### Problem to solve:
Retype the material below exactly, from its first line through the line with "middle mcp: (538, 429)"; the pictures stay out.
++++ Source material
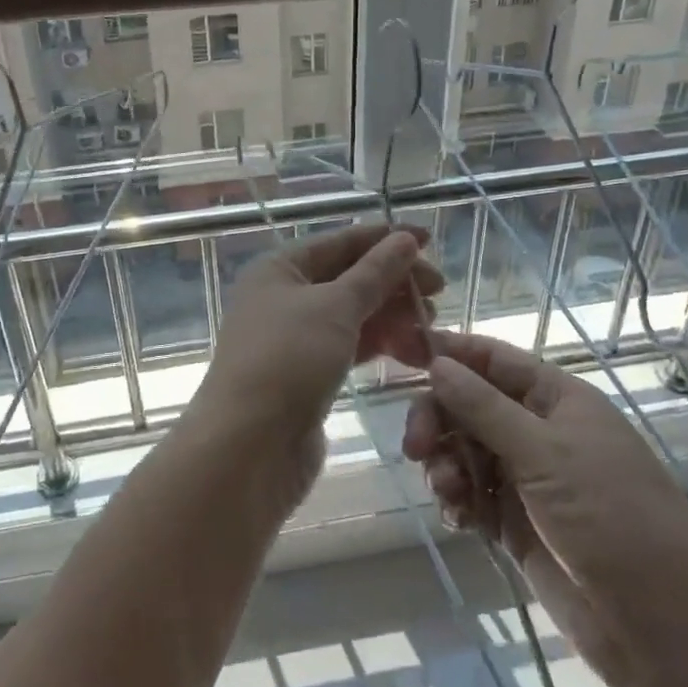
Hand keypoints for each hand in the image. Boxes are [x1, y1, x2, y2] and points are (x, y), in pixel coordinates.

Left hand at [186, 224, 441, 497]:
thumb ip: (375, 272)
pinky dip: (380, 345)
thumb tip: (405, 239)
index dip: (385, 238)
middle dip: (393, 282)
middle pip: (348, 277)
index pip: (340, 241)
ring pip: (352, 315)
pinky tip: (414, 352)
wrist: (248, 448)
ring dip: (392, 316)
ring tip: (432, 327)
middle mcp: (283, 297)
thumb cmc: (288, 360)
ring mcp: (294, 338)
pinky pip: (350, 347)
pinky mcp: (307, 375)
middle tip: (439, 293)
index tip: (430, 239)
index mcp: (280, 268)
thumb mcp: (335, 307)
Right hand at [403, 330, 687, 686]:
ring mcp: (526, 476)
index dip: (446, 350)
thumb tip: (437, 362)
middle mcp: (538, 429)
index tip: (397, 349)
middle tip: (416, 447)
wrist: (664, 631)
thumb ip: (484, 407)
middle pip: (468, 403)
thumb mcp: (545, 455)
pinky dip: (457, 499)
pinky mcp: (516, 520)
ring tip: (449, 493)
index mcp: (556, 398)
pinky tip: (458, 518)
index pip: (490, 357)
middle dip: (438, 418)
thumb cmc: (612, 520)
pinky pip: (470, 492)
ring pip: (464, 448)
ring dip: (445, 463)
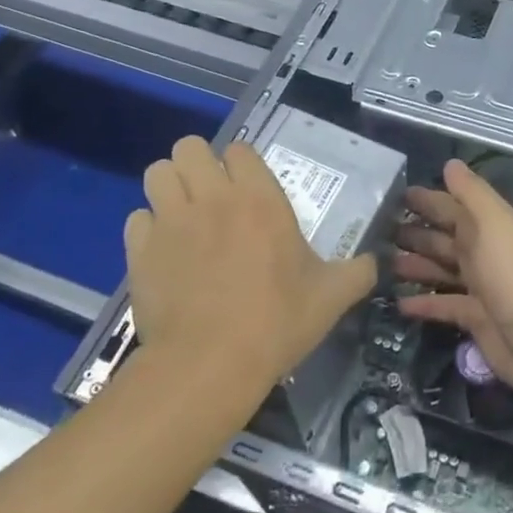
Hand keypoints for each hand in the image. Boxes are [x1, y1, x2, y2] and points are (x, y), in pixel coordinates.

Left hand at [124, 137, 375, 392]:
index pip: (239, 149)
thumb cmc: (276, 322)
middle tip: (210, 195)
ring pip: (157, 172)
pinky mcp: (140, 250)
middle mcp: (212, 197)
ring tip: (182, 214)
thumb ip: (357, 272)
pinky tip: (163, 251)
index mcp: (259, 198)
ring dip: (169, 187)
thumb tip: (374, 263)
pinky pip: (137, 218)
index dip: (241, 164)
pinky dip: (148, 228)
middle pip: (189, 147)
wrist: (210, 365)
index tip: (247, 188)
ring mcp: (171, 221)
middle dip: (197, 164)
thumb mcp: (331, 297)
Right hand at [393, 158, 512, 407]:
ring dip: (415, 264)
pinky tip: (397, 303)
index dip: (427, 200)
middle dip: (415, 231)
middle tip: (376, 231)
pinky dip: (423, 303)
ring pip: (441, 269)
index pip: (454, 206)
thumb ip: (472, 193)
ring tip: (379, 263)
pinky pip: (443, 306)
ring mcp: (481, 287)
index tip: (393, 195)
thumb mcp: (494, 224)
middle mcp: (485, 252)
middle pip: (445, 237)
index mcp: (491, 226)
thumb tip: (450, 163)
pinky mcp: (475, 319)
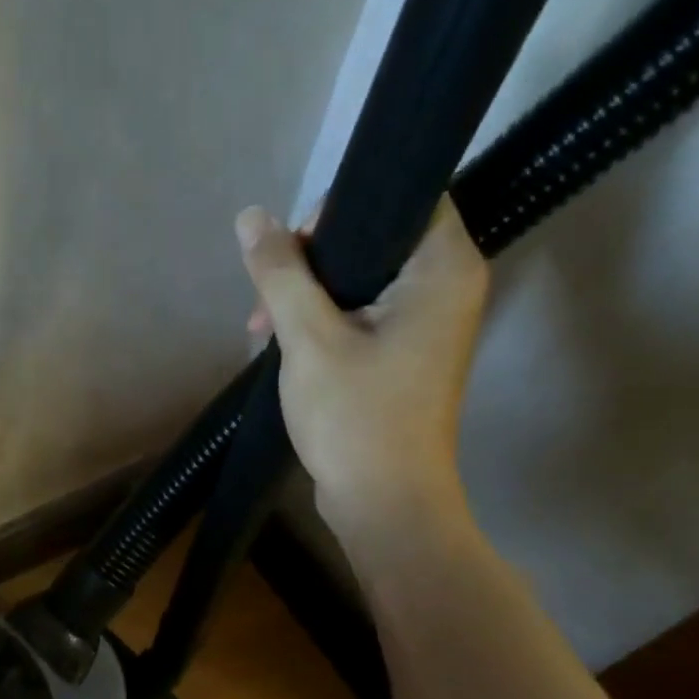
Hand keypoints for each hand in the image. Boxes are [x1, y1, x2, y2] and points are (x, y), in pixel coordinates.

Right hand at [237, 198, 488, 548]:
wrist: (384, 503)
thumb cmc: (355, 417)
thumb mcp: (308, 339)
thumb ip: (281, 274)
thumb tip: (251, 217)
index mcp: (442, 268)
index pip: (400, 195)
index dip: (339, 209)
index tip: (290, 249)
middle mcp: (447, 287)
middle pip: (375, 238)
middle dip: (310, 263)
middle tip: (266, 300)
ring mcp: (428, 325)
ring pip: (362, 281)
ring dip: (309, 297)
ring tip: (263, 331)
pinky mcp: (407, 356)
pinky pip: (364, 316)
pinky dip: (325, 323)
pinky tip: (286, 347)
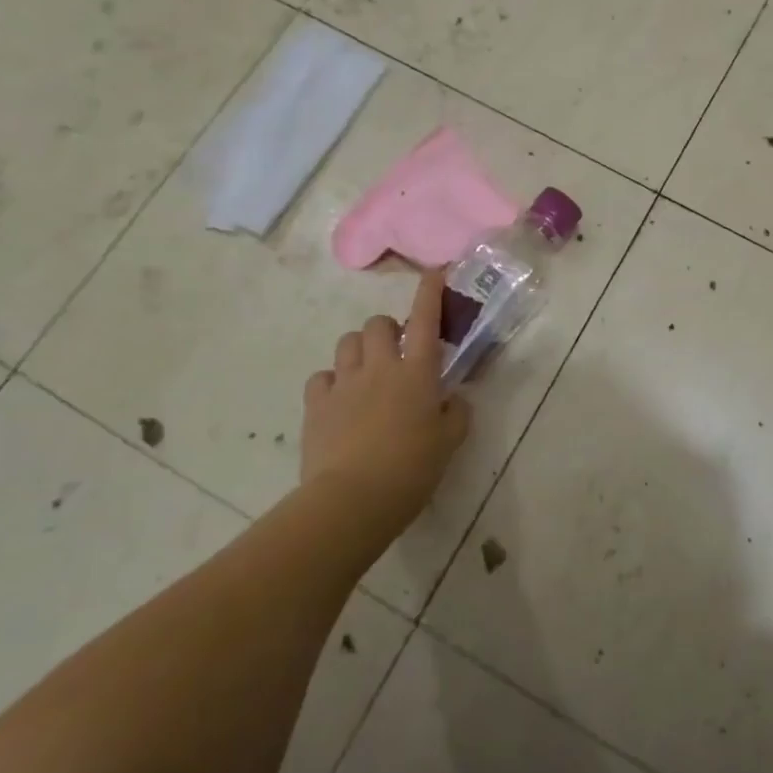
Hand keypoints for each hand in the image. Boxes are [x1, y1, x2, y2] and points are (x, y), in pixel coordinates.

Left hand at [300, 269, 470, 537]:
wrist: (352, 500)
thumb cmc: (410, 470)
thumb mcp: (449, 444)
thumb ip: (456, 414)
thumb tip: (453, 399)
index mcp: (417, 373)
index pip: (426, 320)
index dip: (430, 292)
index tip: (434, 272)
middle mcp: (380, 367)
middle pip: (379, 324)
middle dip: (389, 330)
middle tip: (398, 353)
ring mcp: (344, 383)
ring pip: (348, 342)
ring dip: (361, 348)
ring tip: (368, 372)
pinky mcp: (316, 404)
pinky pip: (322, 376)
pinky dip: (332, 381)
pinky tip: (339, 399)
++++++++
### Answer space:
Hand keypoints for each hand in the image. Boxes are [x1, y1, x2, y2] and points are (x, y), in pixel coordinates.

Left hand at [186, 224, 441, 497]:
thumb ip: (375, 272)
pinky dip: (380, 345)
thumb tip: (405, 239)
index dip: (385, 238)
middle dip: (393, 282)
middle pip: (348, 277)
index pip: (340, 241)
ring pip: (352, 315)
pinky tip: (414, 352)
wrist: (248, 448)
ring dip: (392, 316)
ring tip: (432, 327)
middle mcp: (283, 297)
thumb cmc: (288, 360)
ring mcp: (294, 338)
pinky pip: (350, 347)
pinky mcp: (307, 375)
middle tip: (439, 293)
index tip: (430, 239)
index mcp: (280, 268)
thumb mcp: (335, 307)
Right hand at [403, 330, 687, 686]:
ring mcp: (526, 476)
index dip: (446, 350)
thumb tip: (437, 362)
middle mcp: (538, 429)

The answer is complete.